---------- RECORDED INFORMATION

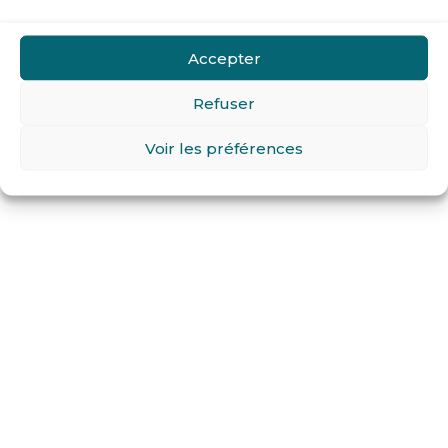
Accepter
Refuser
Voir les préférences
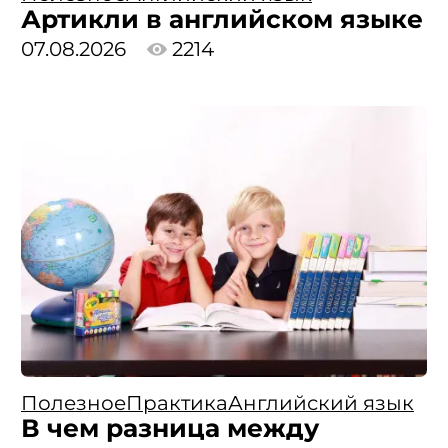
Артикли в английском языке
07.08.2026
2214
Полезное
Практика
Английский язык
В чем разница между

--------------------

The job is to copy all the records precisely while omitting any picture.

Accepter
Refuser
Voir les préférences
Артикли в английском языке
07.08.2026
2214
Полезное
Практика
Английский язык
В чем разница между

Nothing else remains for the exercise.